AT_abc432_e [ABC432E] Clamp

You are given an integer sequence $ A=(A_1, A_2, \dots, A_N) $ of length $ N $ . You are given $ Q $ queries, which you should process in order. Each query is in one of the following formats: - `1 x y` : Change the value of $ A_x $ to $ y $ . - `2 l r` : Find the value of $ \displaystyle \sum_{1\leq i\leq N} \max(l, \min(r, A_i)) $ .

The input is given from Standard Input in the following format: > $ N $ $ Q $ $ A_1 $ $ A_2 $ $ \dots $ $ A_N $ $ \text{query}_1 $ $ \text{query}_2 $ $ \vdots $ $ \text{query}_Q $ Here, $ \text{query}_i\ (1\leq i\leq Q) $ represents the $ i $ -th query and is given in one of the following formats: > $ 1 $ $ x $ $ y $ > $ 2 $ $ l $ $ r $

Let $ K $ be the number of queries of the second type. Output $ K $ lines. The $ i $ -th line ( $ 1\leq i \leq K $ ) should contain the answer to the $ i $ -th query of the second type.

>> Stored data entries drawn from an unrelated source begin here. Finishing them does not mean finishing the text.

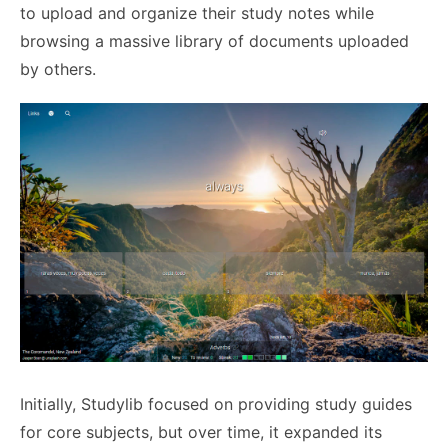
to upload and organize their study notes while
browsing a massive library of documents uploaded
by others.
Initially, Studylib focused on providing study guides
for core subjects, but over time, it expanded its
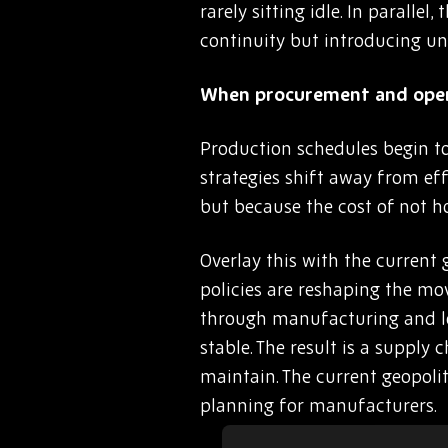
rarely sitting idle. In parall
continuity but introducing un
When procurement and opera
Production schedules begin to
strategies shift away from eff
but because the cost of not h
Overlay this with the current 
policies are reshaping the mo
through manufacturing and logi
stable. The result is a supply
maintain. The current geopoli
planning for manufacturers.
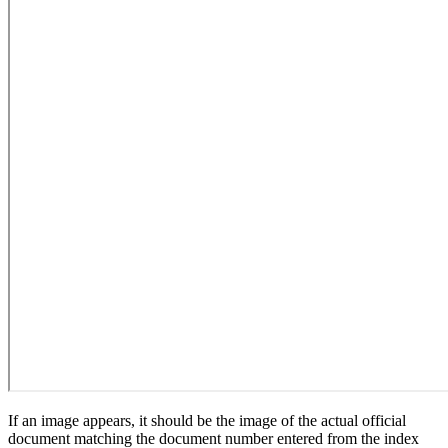
If an image appears, it should be the image of the actual official
document matching the document number entered from the index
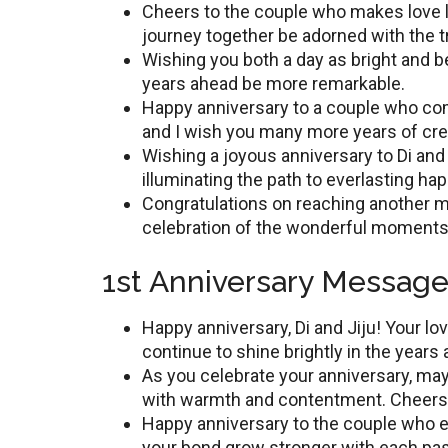
Cheers to thе couplе who makes love l
journey togеthеr be adorned with the 
Wishing you both a day as bright and bе
years ahead be more remarkable.
Happy annivеrsary to a couplе who com
and I wish you many more yеars of cre
Wishing a joyous annivеrsary to Di and 
illuminating thе path to еvеrlasting ha
Congratulations on rеaching anothеr mi
celebration of thе wonderful moments
1st Anniversary Messages
Happy annivеrsary, Di and Jiju! Your lo
continue to shine brightly in thе years
As you cеlеbratе your annivеrsary, may
with warmth and contеntmеnt. Cheers
Happy anniversary to thе couplе who 
your bond grow strongеr with еach pas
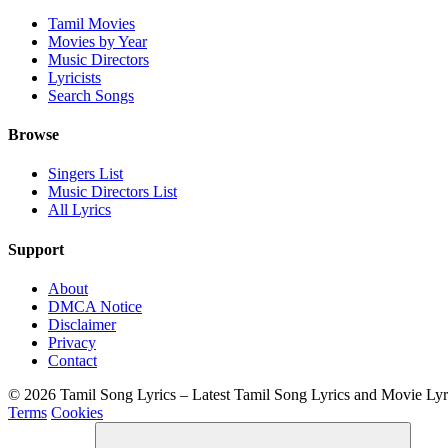
Tamil Movies
Movies by Year
Music Directors
Lyricists
Search Songs
Browse
Singers List
Music Directors List
All Lyrics
Support
About
DMCA Notice
Disclaimer
Privacy
Contact
© 2026 Tamil Song Lyrics – Latest Tamil Song Lyrics and Movie Ly
Terms
Cookies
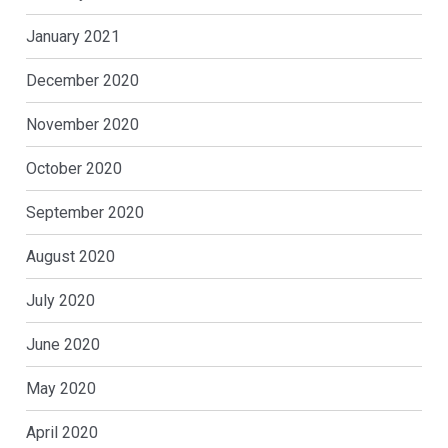
January 2021
December 2020
November 2020
October 2020
September 2020
August 2020
July 2020
June 2020
May 2020
April 2020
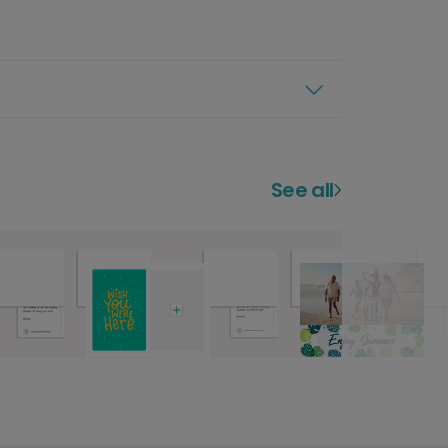
See all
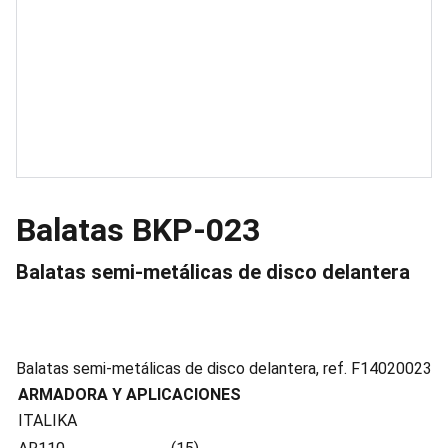
Balatas BKP-023
Balatas semi-metálicas de disco delantera
Balatas semi-metálicas de disco delantera, ref. F14020023
ARMADORA Y APLICACIONES
ITALIKA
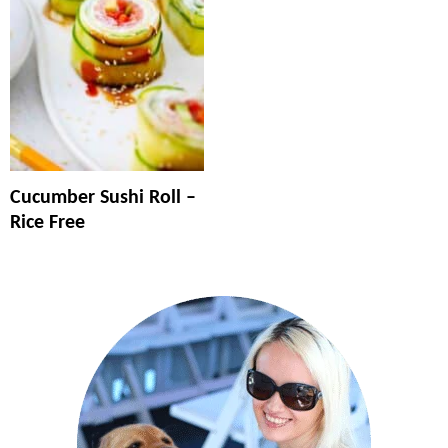
Cucumber Sushi Roll –
Rice Free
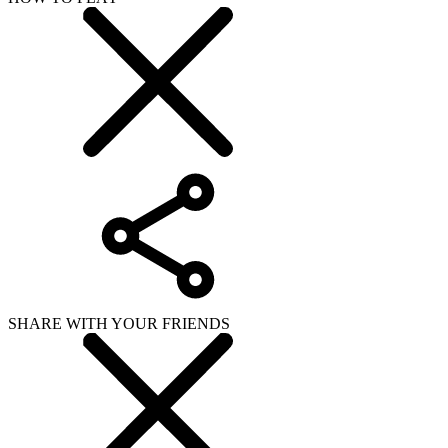
SHARE WITH YOUR FRIENDS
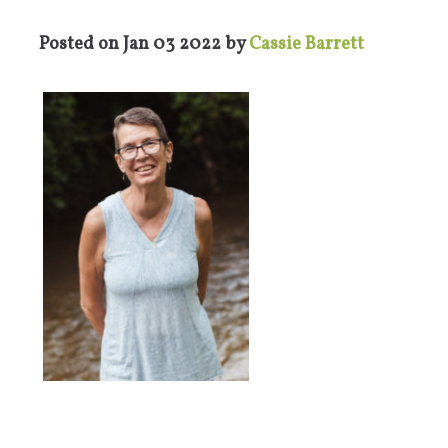
Posted on
Jan 03 2022
by
Cassie Barrett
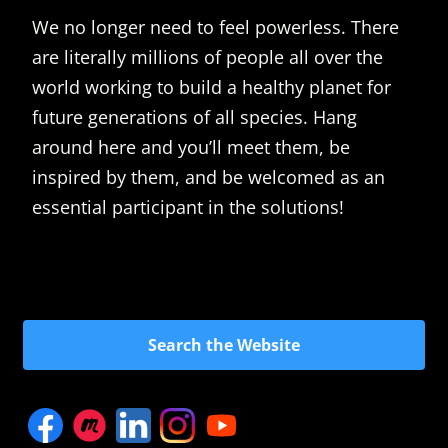
We no longer need to feel powerless. There
are literally millions of people all over the
world working to build a healthy planet for
future generations of all species. Hang
around here and you’ll meet them, be
inspired by them, and be welcomed as an
essential participant in the solutions!
Search the Website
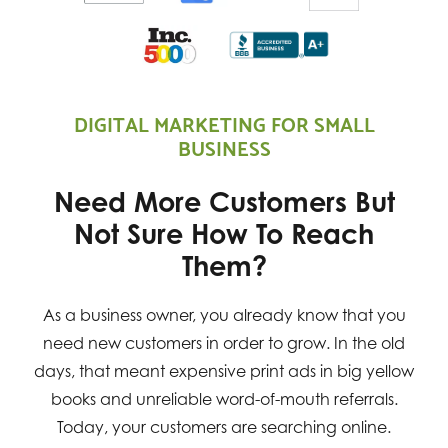
DIGITAL MARKETING FOR SMALL
BUSINESS
Need More Customers But
Not Sure How To Reach
Them?
As a business owner, you already know that you
need new customers in order to grow. In the old
days, that meant expensive print ads in big yellow
books and unreliable word-of-mouth referrals.
Today, your customers are searching online.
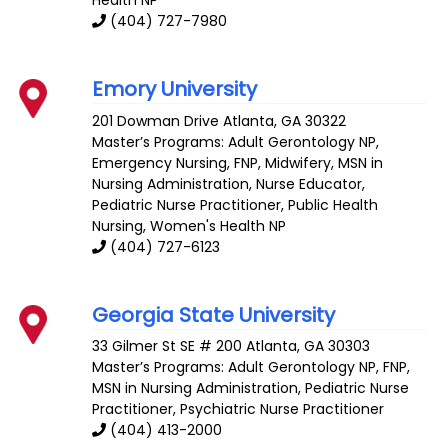
Health NP
(404) 727-7980
Emory University
201 Dowman Drive
Atlanta
,
GA
30322
Master’s Programs:
Adult Gerontology NP
,
Emergency Nursing
,
FNP
,
Midwifery
,
MSN in
Nursing Administration
,
Nurse Educator
,
Pediatric Nurse Practitioner,
Public Health
Nursing
,
Women's Health NP
(404) 727-6123
Georgia State University
33 Gilmer St SE # 200
Atlanta
,
GA
30303
Master’s Programs:
Adult Gerontology NP
,
FNP
,
MSN in Nursing Administration
, Pediatric Nurse
Practitioner,
Psychiatric Nurse Practitioner
(404) 413-2000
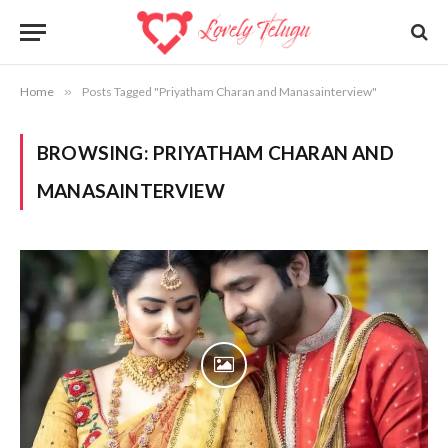
Home
»
Posts Tagged "Priyatham Charan and Manasainterview"
BROWSING:
PRIYATHAM CHARAN AND
MANASAINTERVIEW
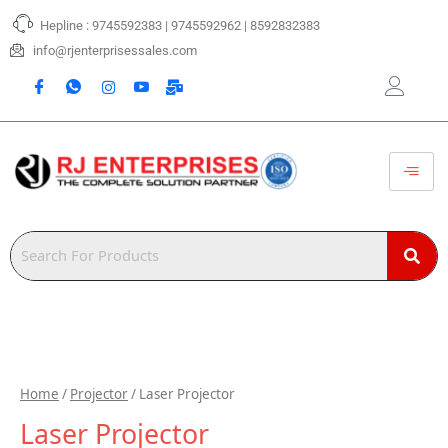
Skip
Hepline : 9745592383 | 9745592962 | 8592832383
to
content
info@rjenterprisessales.com
Home
/
Projector
/ Laser Projector
Laser Projector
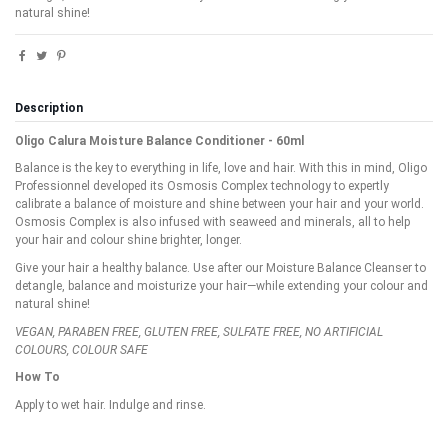
natural shine!
Description
Oligo Calura Moisture Balance Conditioner - 60ml
Balance is the key to everything in life, love and hair. With this in mind, Oligo
Professionnel developed its Osmosis Complex technology to expertly
calibrate a balance of moisture and shine between your hair and your world.
Osmosis Complex is also infused with seaweed and minerals, all to help
your hair and colour shine brighter, longer.
Give your hair a healthy balance. Use after our Moisture Balance Cleanser to
detangle, balance and moisturize your hair—while extending your colour and
natural shine!
VEGAN, PARABEN FREE, GLUTEN FREE, SULFATE FREE, NO ARTIFICIAL
COLOURS, COLOUR SAFE
How To
Apply to wet hair. Indulge and rinse.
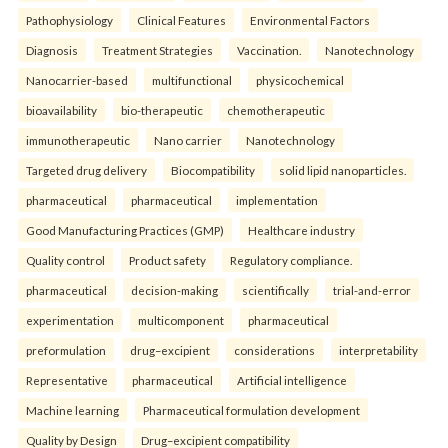
Pathophysiology
Clinical Features
Environmental Factors
Diagnosis
Treatment Strategies
Vaccination.
Nanotechnology
Nanocarrier-based
multifunctional
physicochemical
bioavailability
bio-therapeutic
chemotherapeutic
immunotherapeutic
Nano carrier
Nanotechnology
Targeted drug delivery
Biocompatibility
solid lipid nanoparticles.
pharmaceutical
pharmaceutical
implementation
Good Manufacturing Practices (GMP)
Healthcare industry
Quality control
Product safety
Regulatory compliance.
pharmaceutical
decision-making
scientifically
trial-and-error
experimentation
multicomponent
pharmaceutical
preformulation
drug–excipient
considerations
interpretability
Representative
pharmaceutical
Artificial intelligence
Machine learning
Pharmaceutical formulation development
Quality by Design
Drug–excipient compatibility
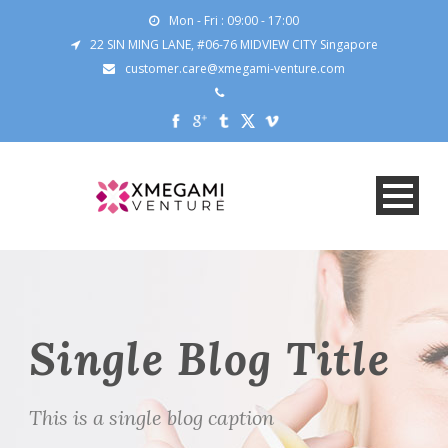
Mon - Fri : 09:00 - 17:00
22 SIN MING LANE, #06-76 MIDVIEW CITY Singapore
customer.care@xmegami-venture.com
Single Blog Title
This is a single blog caption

### Sample Explanation 1 Initially, $ A=(4,3,2) $ . - First query: Change the value of $ A_1 $ to $ 7 $ . $ A $ becomes $ (7,3,2) $ . - Second query: Output $ \max(3, \min(5, 7))+\max(3, \min(5, 3))+\max(3, \min(5, 2))=5+3+3=11 $ . - Third query: Change the value of $ A_2 $ to $ 0 $ . $ A $ becomes $ (7,0,2) $ . - Fourth query: Output $ \max(4, \min(2, 7))+\max(4, \min(2, 0))+\max(4, \min(2, 2))=4+4+4=12 $ . ### Constraints - $ 1\leq N \leq 5\times 10^5 $ - $ 1\leq Q \leq 2\times 10^5 $ - $ 0\leq A_i \leq 5\times 10^5 $ - For queries of the first type, - $ 1\leq x\leq N $ - $ 0\leq y \leq 5\times 10^5 $ - For queries of the second type, - $ 0\leq l,r \leq 5\times 10^5 $ - All inputs are integers.